Sekarang sudah selesai draf kami. Mudah-mudahan minggu depan kami serahkan ke sekretaris negara," kata Tjahjo di Gedung DPR, Jakarta, Selasa (19/7).
Draf yang disusun, kata Tjahjo, telah memasukkan formula atau opsi-opsi dari hasil konsultasi Dewan Kehormatan Penyelenggara Pemilu, Badan Pengawas Pemilu dan Komisi Pemilihan Umum terkait syarat ambang batas pencalonan Presiden oleh partai politik berdasarkan hasil pemilihan legislatif.
Hingga draf ini selesai, kami juga merangkum masukan dari ketiga ini dulu.

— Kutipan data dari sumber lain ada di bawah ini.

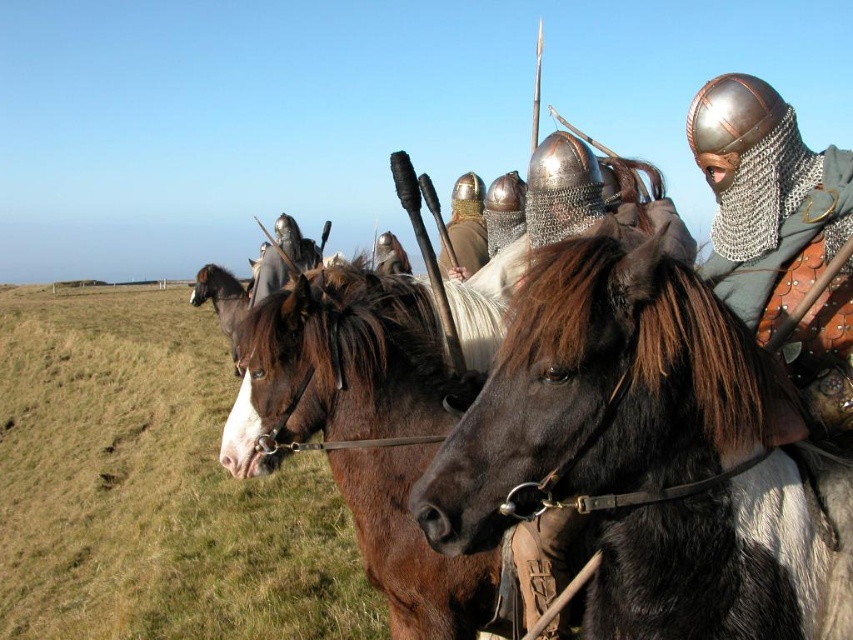
You are a photographer aiming to capture the black leather horse at center in the image. Given that the horse is located at point (650,456), which coordinate corresponds to the horizontal axis?

The horizontal axis is represented by the first coordinate, so the horizontal position of the black leather horse at center is 0.713.

You are a knight preparing to ride your horse across the field. You notice the green grass at lower left and the brown glossy horse at left. Which area would allow your horse to move more freely without getting stuck?

The green grass at lower left has a larger width than the brown glossy horse at left, so the horse can move more freely there.

You are a photographer at a medieval event. You want to capture a photo where the green grass at lower left and the brown glossy horse at left are both visible. Based on their positions, which object should appear lower in the photo?

The green grass at lower left appears lower in the photo because it is positioned below the brown glossy horse at left.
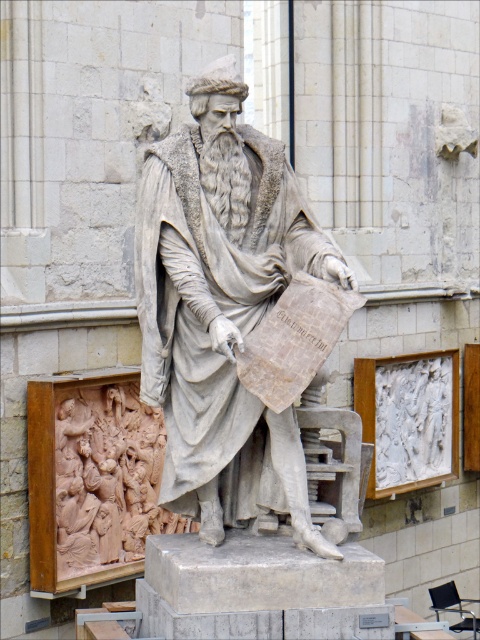
Question: Does gray stone statue at center have a smaller size compared to light brown wood carving at lower left?

Choices:
 (A) no
 (B) yes

Answer: (B)

Question: Which object appears closest to the camera in this image?

Choices:
 (A) light brown wood carving at lower left
 (B) gray stone statue at center

Answer: (B)

Question: Which object is farther from the camera taking this photo?

Choices:
 (A) gray stone statue at center
 (B) light brown wood carving at lower left

Answer: (B)

Question: Can you confirm if gray stone statue at center is thinner than light brown wood carving at lower left?

Choices:
 (A) no
 (B) yes

Answer: (B)

Question: Can you confirm if gray stone statue at center is smaller than light brown wood carving at lower left?

Choices:
 (A) no
 (B) yes

Answer: (B)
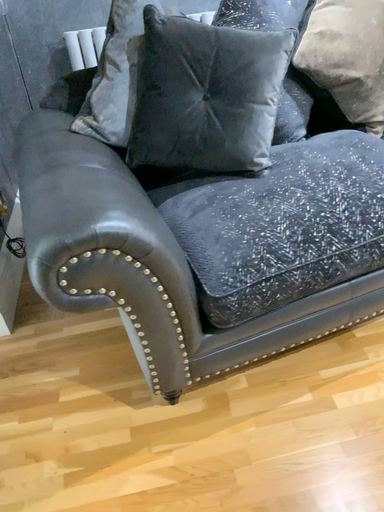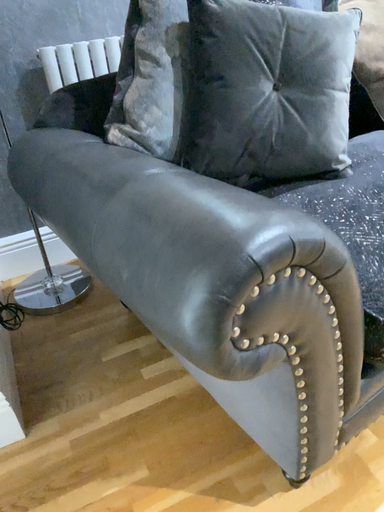
Question: Which way did the camera rotate in the video?

Choices:
 (A) rotated left
 (B) rotated right

Answer: (B)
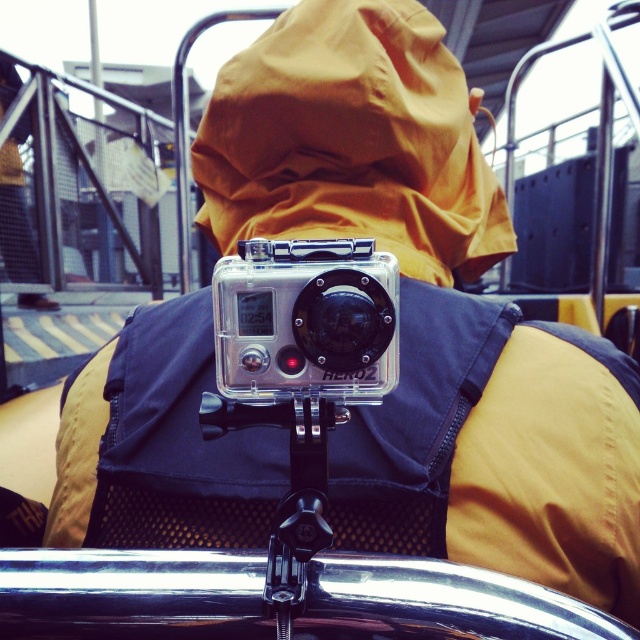
You are trying to determine the distance between two points in the image. The first point is at coordinates point (x=292, y=291) and the second is at point (x=300, y=452). Based on the scene, which point is nearer to the camera?

Point (x=292, y=291) is closer to the camera than point (x=300, y=452).

You are a photographer trying to decide which equipment to pack for a trip. You have the clear plastic camera at center and the black plastic tripod at center. Based on the scene, which item takes up more space in your bag?

The clear plastic camera at center is larger in size than the black plastic tripod at center, so it takes up more space in your bag.

You are a photographer who wants to place both the clear plastic camera at center and the black plastic tripod at center on a small shelf. The shelf can only hold items up to the height of the tripod. Will both items fit on the shelf?

The clear plastic camera at center is taller than the black plastic tripod at center. Since the shelf can only hold items up to the height of the tripod, the camera will not fit on the shelf.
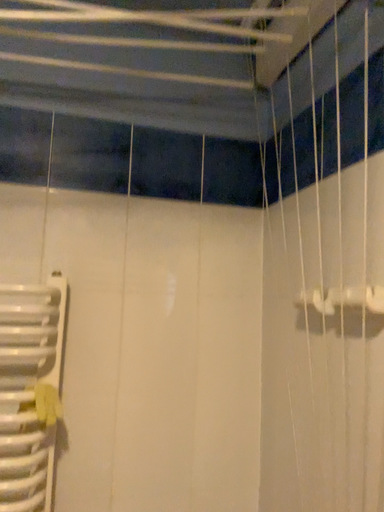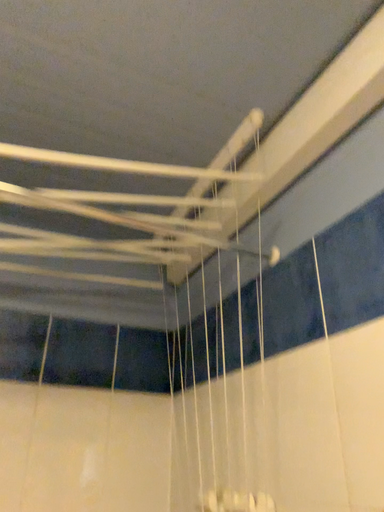
Question: How did the camera likely rotate when shooting the video?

Kemudian ada opsi I dan II," kata Tjahjo.
Dalam Pasal 9 Undang-Undang No. 42 Tahun 2008 tentang Pemilihan Presiden dan Wakil Presiden disebutkan bahwa Pasangan Calon diusulkan oleh Partai Politik atau Gabungan Partai Politik peserta pemilu yang memenuhi persyaratan perolehan kursi paling sedikit 20 persen dari jumlah kursi DPR, atau memperoleh 25 persen dari suara sah nasional dalam Pemilu anggota DPR, sebelum pelaksanaan Pemilu Presiden dan Wakil Presiden.
Sekretaris Jenderal Partai Golkar Idrus Marham menuturkan, partainya juga akan membahas kodifikasi RUU Pemilu pada Rapimnas pekan depan.
Untuk itu kami minta kepada pemerintah nanti, supaya tahapan revisi UU bidang politik harus dipercepat. Mungkin itu yang akan menjadi rekomendasi nanti. Dipercepat, jangan tunggu 2017, seharusnya sekarang sudah dimulai," kata Idrus.
Sedangkan, Badan Pemenangan Pemilihan Umum PDI Perjuangan sebelumnya menyatakan KPU perlu melakukan revisi terhadap UU tersebut. Hal itu dianggap perlu untuk mempermudah pemahaman dan implementasi UU Pemilu.